**The task**
In the material below, find all lines with the string "each" and copy them.

[Input records Boundary: Start]

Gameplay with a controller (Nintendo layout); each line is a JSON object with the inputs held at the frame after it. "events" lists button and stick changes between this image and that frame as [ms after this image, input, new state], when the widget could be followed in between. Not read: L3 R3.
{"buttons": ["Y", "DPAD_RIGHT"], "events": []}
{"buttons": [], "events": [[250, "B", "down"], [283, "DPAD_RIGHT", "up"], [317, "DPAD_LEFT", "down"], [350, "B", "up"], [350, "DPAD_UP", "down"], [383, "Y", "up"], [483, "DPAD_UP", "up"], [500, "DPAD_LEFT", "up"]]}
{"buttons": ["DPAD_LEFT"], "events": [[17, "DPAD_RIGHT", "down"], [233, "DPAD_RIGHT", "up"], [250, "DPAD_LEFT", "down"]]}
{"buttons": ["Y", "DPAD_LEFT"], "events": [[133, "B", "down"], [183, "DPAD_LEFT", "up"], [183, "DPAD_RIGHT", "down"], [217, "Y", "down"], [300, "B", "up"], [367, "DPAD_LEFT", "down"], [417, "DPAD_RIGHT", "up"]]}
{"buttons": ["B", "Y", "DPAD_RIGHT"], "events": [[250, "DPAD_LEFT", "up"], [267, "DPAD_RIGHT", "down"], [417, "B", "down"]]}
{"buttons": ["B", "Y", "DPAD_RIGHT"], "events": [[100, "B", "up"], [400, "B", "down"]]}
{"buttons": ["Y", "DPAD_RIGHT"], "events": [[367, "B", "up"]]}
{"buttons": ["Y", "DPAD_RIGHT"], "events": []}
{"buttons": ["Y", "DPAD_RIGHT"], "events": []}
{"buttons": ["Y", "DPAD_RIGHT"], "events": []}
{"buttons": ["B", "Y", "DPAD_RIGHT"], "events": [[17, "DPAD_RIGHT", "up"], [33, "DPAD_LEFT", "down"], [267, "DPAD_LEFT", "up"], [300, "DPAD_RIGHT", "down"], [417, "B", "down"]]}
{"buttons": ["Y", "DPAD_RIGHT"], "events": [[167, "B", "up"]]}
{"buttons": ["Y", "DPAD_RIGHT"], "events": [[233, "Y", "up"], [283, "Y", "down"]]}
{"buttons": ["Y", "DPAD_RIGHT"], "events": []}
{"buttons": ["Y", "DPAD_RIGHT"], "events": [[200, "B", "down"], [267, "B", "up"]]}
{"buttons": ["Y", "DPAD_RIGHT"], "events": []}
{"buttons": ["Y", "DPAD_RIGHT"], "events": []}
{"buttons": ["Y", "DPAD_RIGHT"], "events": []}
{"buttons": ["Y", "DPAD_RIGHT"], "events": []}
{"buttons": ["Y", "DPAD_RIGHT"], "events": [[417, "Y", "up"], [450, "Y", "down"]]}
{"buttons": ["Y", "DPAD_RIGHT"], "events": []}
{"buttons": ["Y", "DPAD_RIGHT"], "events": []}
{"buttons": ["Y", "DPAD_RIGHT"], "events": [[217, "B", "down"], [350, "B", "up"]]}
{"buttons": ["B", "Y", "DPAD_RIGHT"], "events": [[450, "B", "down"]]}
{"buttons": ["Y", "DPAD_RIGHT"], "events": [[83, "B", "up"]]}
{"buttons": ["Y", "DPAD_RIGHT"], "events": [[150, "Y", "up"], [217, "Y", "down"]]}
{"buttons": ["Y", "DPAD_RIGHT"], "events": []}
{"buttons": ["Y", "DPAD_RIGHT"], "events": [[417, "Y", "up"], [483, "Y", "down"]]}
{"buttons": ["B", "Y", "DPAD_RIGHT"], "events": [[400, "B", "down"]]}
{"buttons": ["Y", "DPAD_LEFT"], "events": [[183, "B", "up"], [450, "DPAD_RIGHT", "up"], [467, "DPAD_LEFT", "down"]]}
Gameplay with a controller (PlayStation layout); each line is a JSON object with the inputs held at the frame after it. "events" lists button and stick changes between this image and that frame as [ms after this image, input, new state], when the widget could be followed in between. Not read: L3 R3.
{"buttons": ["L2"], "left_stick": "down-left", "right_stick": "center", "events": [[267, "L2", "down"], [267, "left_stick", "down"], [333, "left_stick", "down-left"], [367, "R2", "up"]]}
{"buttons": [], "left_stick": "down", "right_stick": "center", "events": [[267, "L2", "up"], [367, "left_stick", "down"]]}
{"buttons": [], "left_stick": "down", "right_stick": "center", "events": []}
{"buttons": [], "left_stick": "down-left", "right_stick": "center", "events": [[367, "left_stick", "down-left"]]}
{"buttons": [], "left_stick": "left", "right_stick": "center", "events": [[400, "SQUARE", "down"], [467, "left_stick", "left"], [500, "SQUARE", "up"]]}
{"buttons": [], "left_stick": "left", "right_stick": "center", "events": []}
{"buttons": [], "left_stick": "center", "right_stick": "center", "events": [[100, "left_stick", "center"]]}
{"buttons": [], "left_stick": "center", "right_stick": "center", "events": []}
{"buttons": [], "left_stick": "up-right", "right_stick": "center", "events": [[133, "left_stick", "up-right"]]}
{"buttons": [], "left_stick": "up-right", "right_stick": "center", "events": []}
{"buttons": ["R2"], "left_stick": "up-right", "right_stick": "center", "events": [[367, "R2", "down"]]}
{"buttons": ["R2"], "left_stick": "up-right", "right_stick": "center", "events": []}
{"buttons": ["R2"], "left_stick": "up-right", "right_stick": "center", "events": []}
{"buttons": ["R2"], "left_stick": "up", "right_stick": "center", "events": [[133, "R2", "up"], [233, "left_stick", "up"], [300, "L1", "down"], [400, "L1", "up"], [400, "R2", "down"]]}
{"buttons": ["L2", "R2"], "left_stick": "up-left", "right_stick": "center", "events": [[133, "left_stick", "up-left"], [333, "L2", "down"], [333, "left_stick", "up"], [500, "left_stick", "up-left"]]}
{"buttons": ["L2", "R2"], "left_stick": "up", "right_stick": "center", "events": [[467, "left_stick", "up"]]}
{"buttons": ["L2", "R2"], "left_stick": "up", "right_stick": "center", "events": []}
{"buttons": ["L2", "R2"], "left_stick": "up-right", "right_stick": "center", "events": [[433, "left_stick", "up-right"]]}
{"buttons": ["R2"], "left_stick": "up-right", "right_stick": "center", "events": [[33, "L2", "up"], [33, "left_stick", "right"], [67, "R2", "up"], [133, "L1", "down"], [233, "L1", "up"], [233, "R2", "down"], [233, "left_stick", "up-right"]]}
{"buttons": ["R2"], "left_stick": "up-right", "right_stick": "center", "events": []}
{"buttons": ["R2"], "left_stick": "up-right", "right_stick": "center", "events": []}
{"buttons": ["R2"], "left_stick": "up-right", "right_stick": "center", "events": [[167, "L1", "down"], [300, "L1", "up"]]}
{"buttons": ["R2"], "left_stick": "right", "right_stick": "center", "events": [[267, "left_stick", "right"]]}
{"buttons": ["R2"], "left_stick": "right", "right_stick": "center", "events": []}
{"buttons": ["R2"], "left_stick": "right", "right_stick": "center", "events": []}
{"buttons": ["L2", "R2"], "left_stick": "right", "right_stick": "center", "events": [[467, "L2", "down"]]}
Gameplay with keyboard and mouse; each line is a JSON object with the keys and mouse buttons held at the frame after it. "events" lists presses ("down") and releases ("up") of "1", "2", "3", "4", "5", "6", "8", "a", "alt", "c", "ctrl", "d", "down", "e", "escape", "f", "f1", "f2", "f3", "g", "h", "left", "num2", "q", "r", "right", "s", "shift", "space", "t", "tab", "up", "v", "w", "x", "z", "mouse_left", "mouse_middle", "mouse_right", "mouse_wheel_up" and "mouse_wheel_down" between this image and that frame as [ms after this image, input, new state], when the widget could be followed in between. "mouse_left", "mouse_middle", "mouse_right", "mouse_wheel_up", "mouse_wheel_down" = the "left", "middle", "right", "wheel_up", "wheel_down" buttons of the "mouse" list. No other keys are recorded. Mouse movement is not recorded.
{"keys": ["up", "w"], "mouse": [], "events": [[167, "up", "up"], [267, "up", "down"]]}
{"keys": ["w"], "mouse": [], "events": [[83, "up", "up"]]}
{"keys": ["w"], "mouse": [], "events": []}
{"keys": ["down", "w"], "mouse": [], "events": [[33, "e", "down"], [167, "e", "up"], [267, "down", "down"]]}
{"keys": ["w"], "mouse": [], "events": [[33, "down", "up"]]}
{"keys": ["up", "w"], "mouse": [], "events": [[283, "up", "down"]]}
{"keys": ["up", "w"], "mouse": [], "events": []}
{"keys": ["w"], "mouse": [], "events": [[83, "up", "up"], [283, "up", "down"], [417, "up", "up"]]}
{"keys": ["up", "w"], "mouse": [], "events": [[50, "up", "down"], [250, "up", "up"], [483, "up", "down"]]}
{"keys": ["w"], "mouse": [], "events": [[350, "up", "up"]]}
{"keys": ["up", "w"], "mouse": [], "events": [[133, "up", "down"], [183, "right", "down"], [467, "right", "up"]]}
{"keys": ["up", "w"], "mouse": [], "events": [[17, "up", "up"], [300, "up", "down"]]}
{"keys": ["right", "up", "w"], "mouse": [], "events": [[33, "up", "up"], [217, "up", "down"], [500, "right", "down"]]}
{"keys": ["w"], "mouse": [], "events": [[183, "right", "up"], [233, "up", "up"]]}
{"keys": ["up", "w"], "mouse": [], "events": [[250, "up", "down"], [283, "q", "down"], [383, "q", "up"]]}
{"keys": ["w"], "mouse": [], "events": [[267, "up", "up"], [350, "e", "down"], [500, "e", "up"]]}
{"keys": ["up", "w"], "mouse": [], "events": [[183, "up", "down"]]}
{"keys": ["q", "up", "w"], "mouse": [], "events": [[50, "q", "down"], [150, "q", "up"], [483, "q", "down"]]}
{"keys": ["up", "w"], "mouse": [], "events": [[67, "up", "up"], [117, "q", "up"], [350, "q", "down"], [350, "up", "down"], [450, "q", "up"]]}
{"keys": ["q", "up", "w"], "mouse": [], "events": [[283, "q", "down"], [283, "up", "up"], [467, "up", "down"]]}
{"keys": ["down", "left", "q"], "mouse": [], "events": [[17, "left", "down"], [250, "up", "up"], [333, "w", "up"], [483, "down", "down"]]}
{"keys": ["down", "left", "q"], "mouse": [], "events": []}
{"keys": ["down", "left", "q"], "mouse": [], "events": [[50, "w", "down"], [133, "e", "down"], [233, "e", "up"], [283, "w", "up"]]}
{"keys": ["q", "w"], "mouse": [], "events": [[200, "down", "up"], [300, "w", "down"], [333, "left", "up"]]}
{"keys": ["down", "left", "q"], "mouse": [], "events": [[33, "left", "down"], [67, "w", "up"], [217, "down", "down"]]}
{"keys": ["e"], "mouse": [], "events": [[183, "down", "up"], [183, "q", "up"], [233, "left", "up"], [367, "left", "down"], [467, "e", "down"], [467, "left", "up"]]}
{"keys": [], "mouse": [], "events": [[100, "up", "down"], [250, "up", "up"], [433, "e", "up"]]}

[Input records Boundary: End]

**Solution for this problem**
Gameplay with a controller (Nintendo layout); each line is a JSON object with the inputs held at the frame after it. "events" lists button and stick changes between this image and that frame as [ms after this image, input, new state], when the widget could be followed in between. Not read: L3 R3.
Gameplay with a controller (PlayStation layout); each line is a JSON object with the inputs held at the frame after it. "events" lists button and stick changes between this image and that frame as [ms after this image, input, new state], when the widget could be followed in between. Not read: L3 R3.
Gameplay with keyboard and mouse; each line is a JSON object with the keys and mouse buttons held at the frame after it. "events" lists presses ("down") and releases ("up") of "1", "2", "3", "4", "5", "6", "8", "a", "alt", "c", "ctrl", "d", "down", "e", "escape", "f", "f1", "f2", "f3", "g", "h", "left", "num2", "q", "r", "right", "s", "shift", "space", "t", "tab", "up", "v", "w", "x", "z", "mouse_left", "mouse_middle", "mouse_right", "mouse_wheel_up" and "mouse_wheel_down" between this image and that frame as [ms after this image, input, new state], when the widget could be followed in between. "mouse_left", "mouse_middle", "mouse_right", "mouse_wheel_up", "mouse_wheel_down" = the "left", "middle", "right", "wheel_up", "wheel_down" buttons of the "mouse" list. No other keys are recorded. Mouse movement is not recorded.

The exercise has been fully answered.